Avec notre correspondante à Rome, Anne Le Nir
C’est une solution inédite que vient de sortir de son chapeau le vieux chef de l’Etat, à un mois et demi de la fin de son mandat. Cette solution arrive après une rumeur qui a circulé concernant la démission de Giorgio Napolitano. Le numéro un de la Banque centrale européenne, l’Italien Mario Draghi, lui aurait téléphoné pour lui demander de ne pas démissionner.
C'est d'ailleurs ce que rapporte la presse italienne, selon laquelle effectivement, Mario Draghi se serait entretenu avec Giorgio Napolitano, pour l’avertir qu’une éventuelle démission de sa part aurait eu des conséquences redoutables, à un moment de forte tension sur les marchés financiers, accentuées par la crise bancaire de Chypre. A ce jour, ni l’un ni l’autre n’ont confirmé ou démenti ces propos. Le fait est que Giorgio Napolitano n’a pas manqué de souligner la situation de grande difficulté dans laquelle il se retrouve, en raison des veto croisés des partis qui, dit-il, n’ont pas fait suffisamment preuve de responsabilité, alors que le pays a vraiment besoin d’un nouveau gouvernement pour adopter des réformes urgentes, institutionnelles en particulier.
Les experts de Napolitano
Le président italien a donc mis sur pied des groupes d'experts qui vont tenter de sortir le pays de cette impasse politique. Il s’agit de groupes composés de personnalités de compétences et d’orientations politiques très différentes, et dont un certain nombre sont des dinosaures de la politique, ou pire, de l’Italie bureaucratique. Il n’y a pas une seule femme, ce qui soulève, à juste titre, des polémiques.
L’un des groupes doit s’occuper des questions institutionnelles, notamment de l’étude d’une réforme de la loi électorale, qui pourrait satisfaire tous les partis. L’autre, doit proposer un programme synthétique de mesures pour relancer l’économie, soutenir les couches sociales les plus défavorisées. Les deux groupes entameront leurs travaux dès mardi 2 avril.

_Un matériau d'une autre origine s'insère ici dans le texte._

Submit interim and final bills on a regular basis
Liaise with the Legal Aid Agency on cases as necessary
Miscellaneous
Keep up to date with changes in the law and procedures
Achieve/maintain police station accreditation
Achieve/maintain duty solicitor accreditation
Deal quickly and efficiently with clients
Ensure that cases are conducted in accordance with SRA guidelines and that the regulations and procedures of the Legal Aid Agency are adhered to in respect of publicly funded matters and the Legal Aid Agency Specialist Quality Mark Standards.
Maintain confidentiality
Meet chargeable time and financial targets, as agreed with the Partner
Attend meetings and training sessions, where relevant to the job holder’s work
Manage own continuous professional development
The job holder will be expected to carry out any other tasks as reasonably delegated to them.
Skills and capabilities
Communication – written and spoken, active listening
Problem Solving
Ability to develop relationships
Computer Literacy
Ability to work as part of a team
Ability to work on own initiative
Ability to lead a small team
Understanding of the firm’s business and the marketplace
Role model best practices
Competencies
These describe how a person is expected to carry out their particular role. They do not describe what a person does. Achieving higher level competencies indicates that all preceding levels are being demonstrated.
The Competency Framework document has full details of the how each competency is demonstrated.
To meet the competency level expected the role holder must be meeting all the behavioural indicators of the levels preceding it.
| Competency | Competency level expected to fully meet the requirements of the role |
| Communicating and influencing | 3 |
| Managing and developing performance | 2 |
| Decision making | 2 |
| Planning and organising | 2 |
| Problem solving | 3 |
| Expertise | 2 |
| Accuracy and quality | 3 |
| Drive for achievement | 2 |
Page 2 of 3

Les partis politiques dubitatifs
Au fil des heures, les partis se montrent de plus en plus dubitatifs. Beppe Grillo, le chef du mouvement 5 Etoiles, ne critique pas la méthode, mais le choix des experts, les qualifiant de « gardes-malades de la démocratie » ou encore de « négociateurs fantomatiques ». Le centre gauche estime que le travail de ces groupes pourra servir à vérifier si des points d’entente, entre les différents partis peuvent être trouvés, mais que cela ne suffira pas pour faire naître un nouveau gouvernement. Le centre droit, lui, estime que dix jours maximum doivent suffire à ces groupes, pour rendre leur conclusion, qu’il faut tourner la page Monti au plus vite, et que si la naissance d’un nouveau gouvernement politique de large entente n’est pas possible, une seule solution demeure : le retour aux urnes.
Mario Monti reste à la tête du gouvernement actuel, puisque l’exécutif sortant reste opérationnel. Avant tout, le gouvernement sortant doit affronter des urgences économiques pour freiner la récession. Par exemple, il va présenter demain un décret devant le Parlement, pour débloquer des fonds de l’Etat, soit 20 milliards d’euros pour 2013, afin que les administrations publiques puissent commencer à rembourser leurs dettes aux fournisseurs privés, le montant total des dettes de l’administration publique, atteignant 90 milliards d’euros. Le gouvernement doit aussi travailler sur une échéance importante. Le 30 avril au plus tard, Rome devra présenter à Bruxelles sa mise à jour du pacte de stabilité et de croissance. Or, il n’est pas dit que d’ici au 30 avril l’Italie aura un nouveau gouvernement. La crise politique est juste momentanément gelée, et de manière assez artificielle.